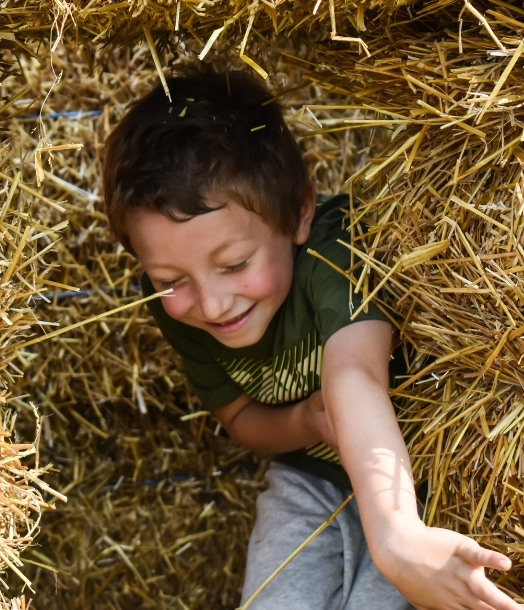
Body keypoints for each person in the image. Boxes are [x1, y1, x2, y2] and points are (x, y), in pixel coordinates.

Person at [102, 64, 518, 610]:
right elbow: (240, 417)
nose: (212, 303)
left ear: (300, 212)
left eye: (234, 264)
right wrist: (307, 421)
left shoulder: (336, 250)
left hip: (413, 479)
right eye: (170, 280)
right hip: (309, 481)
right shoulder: (176, 308)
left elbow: (355, 373)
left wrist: (397, 534)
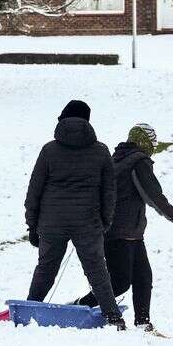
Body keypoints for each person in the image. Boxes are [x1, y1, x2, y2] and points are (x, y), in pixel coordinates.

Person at [70, 124, 173, 333]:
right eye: (152, 143)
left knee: (143, 277)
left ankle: (143, 323)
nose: (154, 147)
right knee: (120, 282)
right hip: (120, 233)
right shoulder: (138, 162)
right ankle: (78, 307)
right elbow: (153, 195)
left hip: (127, 233)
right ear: (144, 142)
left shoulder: (117, 160)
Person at [24, 100, 125, 330]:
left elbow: (34, 190)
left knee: (46, 268)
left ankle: (30, 310)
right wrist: (104, 221)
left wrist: (32, 225)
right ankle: (114, 317)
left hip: (52, 222)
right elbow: (109, 192)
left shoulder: (49, 150)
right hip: (88, 223)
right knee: (97, 270)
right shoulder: (100, 151)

== What you will do ==
The records above are to be repeated word for word, with the pictures omitted.

== Problem solution ==
Body keypoints for each person in the image. Boxes are [x1, y1, x2, y2] and points are (x, y), in pixel coordinates.

Person at [102, 64, 518, 610]:
right elbow: (240, 417)
nose: (212, 303)
left ear: (300, 212)
left eye: (234, 264)
right wrist: (307, 421)
left shoulder: (336, 250)
left hip: (413, 479)
right eye: (170, 280)
right hip: (309, 481)
right shoulder: (176, 308)
left elbow: (355, 373)
left wrist: (397, 534)
Body keypoints for each person in the image. Boxes are [x1, y1, x2, y2] and points are (x, y), in pixel coordinates.

Person at [70, 124, 173, 333]:
right eye: (152, 143)
left knee: (143, 277)
left ankle: (143, 323)
nose: (154, 147)
right knee: (120, 282)
right hip: (120, 233)
right shoulder: (138, 162)
right ankle: (78, 307)
right elbow: (153, 195)
left hip: (127, 233)
right ear: (144, 142)
left shoulder: (117, 160)
Person at [24, 100, 125, 330]:
left elbow: (34, 190)
left knee: (46, 268)
left ankle: (30, 310)
right wrist: (104, 221)
left wrist: (32, 225)
right ankle: (114, 317)
left hip: (52, 222)
right elbow: (109, 192)
left shoulder: (49, 150)
right hip: (88, 223)
right knee: (97, 270)
right shoulder: (100, 151)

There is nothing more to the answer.